What you should do
In the rows below, identify each line containing the word "difference" and copy those lines, treating case as significant.

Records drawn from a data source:
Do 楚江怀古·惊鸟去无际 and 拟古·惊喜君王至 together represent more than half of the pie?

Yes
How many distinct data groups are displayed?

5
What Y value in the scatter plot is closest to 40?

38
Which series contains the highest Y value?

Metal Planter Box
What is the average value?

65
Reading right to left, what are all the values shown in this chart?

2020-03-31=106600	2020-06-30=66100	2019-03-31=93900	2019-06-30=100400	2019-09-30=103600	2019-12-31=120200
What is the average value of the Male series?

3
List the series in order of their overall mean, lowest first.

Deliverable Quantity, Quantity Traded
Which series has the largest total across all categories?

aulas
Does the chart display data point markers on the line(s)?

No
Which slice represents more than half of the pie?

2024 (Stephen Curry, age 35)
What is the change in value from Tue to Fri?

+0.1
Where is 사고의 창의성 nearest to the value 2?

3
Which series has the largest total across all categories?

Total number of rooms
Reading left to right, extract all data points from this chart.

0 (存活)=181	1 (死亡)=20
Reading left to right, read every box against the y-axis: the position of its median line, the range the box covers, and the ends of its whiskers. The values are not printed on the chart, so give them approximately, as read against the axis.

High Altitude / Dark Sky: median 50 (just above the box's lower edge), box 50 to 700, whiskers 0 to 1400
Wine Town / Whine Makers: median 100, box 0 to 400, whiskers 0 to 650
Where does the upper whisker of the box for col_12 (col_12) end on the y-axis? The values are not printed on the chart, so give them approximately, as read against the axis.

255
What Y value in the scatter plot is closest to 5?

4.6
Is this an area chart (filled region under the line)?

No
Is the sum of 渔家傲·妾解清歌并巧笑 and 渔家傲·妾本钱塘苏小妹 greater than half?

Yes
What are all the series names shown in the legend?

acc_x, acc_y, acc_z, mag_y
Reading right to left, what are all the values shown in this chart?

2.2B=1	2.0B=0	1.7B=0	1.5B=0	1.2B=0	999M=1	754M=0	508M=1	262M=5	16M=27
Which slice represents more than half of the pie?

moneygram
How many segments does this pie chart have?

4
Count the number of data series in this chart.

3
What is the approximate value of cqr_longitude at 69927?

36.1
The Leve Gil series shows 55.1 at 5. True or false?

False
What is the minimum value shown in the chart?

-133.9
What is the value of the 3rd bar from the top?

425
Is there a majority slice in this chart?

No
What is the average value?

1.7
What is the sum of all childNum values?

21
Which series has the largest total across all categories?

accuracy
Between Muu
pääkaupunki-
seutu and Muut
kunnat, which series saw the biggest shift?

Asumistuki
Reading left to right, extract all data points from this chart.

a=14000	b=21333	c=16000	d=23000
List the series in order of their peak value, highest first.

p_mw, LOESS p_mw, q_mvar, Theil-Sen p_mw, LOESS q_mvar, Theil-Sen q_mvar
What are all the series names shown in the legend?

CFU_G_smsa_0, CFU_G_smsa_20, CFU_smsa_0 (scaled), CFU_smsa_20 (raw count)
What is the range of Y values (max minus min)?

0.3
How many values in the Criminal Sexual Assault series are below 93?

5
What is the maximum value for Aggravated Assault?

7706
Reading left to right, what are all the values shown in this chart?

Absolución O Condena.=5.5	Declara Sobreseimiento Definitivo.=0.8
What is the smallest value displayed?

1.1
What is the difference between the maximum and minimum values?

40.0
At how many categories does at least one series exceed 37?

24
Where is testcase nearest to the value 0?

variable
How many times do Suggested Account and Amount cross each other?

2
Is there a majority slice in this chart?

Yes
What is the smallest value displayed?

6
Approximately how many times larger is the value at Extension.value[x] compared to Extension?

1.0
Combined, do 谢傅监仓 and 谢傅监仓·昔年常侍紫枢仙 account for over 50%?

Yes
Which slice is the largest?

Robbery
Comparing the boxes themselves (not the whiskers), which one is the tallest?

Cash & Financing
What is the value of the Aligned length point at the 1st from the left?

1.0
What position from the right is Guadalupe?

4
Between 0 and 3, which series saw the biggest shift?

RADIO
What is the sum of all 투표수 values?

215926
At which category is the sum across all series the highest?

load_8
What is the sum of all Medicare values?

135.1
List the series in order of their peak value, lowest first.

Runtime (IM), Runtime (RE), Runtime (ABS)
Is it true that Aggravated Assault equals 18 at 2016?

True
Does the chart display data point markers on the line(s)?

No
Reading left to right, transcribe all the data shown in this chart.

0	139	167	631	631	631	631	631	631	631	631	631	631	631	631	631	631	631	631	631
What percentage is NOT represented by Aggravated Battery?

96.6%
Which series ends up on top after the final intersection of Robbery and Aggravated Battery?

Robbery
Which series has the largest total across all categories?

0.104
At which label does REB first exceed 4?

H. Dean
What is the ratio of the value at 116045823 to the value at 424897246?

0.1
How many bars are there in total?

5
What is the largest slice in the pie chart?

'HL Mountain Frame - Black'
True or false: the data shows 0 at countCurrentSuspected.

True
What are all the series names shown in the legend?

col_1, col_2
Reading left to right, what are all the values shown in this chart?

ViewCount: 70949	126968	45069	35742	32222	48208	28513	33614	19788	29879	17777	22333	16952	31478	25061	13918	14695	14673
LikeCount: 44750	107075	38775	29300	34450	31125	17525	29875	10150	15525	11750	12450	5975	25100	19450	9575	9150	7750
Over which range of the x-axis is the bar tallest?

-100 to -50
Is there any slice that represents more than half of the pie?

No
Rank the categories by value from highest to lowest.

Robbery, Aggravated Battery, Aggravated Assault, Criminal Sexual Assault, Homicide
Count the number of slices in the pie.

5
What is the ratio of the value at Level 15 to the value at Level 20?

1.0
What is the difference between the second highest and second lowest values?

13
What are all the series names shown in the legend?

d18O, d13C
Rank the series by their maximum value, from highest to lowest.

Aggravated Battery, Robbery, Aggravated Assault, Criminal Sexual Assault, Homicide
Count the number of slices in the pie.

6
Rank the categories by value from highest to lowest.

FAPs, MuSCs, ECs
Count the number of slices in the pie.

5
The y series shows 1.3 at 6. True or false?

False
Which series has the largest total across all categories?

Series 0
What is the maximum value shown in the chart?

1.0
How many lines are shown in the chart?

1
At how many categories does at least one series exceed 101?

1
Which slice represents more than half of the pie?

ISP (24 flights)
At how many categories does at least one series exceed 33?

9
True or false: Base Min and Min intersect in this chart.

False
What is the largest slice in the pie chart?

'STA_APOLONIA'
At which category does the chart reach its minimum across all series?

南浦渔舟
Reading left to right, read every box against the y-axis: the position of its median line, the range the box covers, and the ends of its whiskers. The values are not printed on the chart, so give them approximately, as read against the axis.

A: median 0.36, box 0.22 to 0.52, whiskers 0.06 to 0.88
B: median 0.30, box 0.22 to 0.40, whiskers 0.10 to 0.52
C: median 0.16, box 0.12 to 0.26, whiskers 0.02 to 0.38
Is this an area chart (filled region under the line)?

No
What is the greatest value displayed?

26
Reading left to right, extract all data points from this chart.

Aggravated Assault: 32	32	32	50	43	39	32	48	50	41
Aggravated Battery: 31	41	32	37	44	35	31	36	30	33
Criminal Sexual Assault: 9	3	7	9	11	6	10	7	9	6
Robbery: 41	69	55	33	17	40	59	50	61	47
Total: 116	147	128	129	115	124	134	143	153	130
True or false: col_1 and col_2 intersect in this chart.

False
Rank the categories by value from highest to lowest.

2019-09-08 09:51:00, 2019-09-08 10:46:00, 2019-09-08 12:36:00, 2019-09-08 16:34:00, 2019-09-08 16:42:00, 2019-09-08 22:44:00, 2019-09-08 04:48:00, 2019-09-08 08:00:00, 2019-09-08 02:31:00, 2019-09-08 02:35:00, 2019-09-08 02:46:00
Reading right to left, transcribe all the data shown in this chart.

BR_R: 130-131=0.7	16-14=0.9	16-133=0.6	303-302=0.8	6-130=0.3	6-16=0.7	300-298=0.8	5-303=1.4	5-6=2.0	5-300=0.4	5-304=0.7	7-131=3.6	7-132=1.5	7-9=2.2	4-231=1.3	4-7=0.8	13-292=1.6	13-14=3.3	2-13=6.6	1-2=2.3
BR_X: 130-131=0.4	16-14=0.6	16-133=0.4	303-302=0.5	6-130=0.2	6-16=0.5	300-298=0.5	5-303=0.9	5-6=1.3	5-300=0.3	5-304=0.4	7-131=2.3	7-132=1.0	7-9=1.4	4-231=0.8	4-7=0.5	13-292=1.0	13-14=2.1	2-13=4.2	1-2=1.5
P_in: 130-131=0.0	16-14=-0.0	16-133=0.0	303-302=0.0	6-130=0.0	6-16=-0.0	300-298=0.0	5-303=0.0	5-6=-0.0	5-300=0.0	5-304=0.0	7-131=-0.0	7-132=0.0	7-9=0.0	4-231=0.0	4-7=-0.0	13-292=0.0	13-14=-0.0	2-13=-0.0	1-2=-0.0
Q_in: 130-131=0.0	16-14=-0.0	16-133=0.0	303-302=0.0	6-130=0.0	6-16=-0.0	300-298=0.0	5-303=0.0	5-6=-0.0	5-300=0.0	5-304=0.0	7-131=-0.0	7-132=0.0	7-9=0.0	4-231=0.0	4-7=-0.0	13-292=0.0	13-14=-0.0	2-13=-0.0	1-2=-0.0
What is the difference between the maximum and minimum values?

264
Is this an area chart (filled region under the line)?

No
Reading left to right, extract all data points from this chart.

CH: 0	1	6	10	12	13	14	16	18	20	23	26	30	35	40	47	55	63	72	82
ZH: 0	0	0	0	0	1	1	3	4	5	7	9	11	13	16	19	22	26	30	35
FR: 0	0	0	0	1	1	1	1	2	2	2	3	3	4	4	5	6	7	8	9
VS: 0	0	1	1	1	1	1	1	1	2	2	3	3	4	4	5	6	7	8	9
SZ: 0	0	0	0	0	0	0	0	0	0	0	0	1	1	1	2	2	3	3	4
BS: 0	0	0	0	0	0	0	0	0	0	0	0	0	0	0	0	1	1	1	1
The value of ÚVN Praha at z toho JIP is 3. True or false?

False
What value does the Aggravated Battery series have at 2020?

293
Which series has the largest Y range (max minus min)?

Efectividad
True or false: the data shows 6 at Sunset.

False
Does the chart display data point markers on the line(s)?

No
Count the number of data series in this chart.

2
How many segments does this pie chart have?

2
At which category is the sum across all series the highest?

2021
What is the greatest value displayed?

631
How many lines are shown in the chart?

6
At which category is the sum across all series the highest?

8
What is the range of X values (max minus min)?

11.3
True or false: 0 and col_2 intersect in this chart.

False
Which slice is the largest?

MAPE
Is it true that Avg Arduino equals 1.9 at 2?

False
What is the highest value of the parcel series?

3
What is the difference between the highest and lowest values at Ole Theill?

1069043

Answer
What is the difference between the maximum and minimum values?
What is the difference between the second highest and second lowest values?
What is the difference between the maximum and minimum values?
What is the difference between the highest and lowest values at Ole Theill?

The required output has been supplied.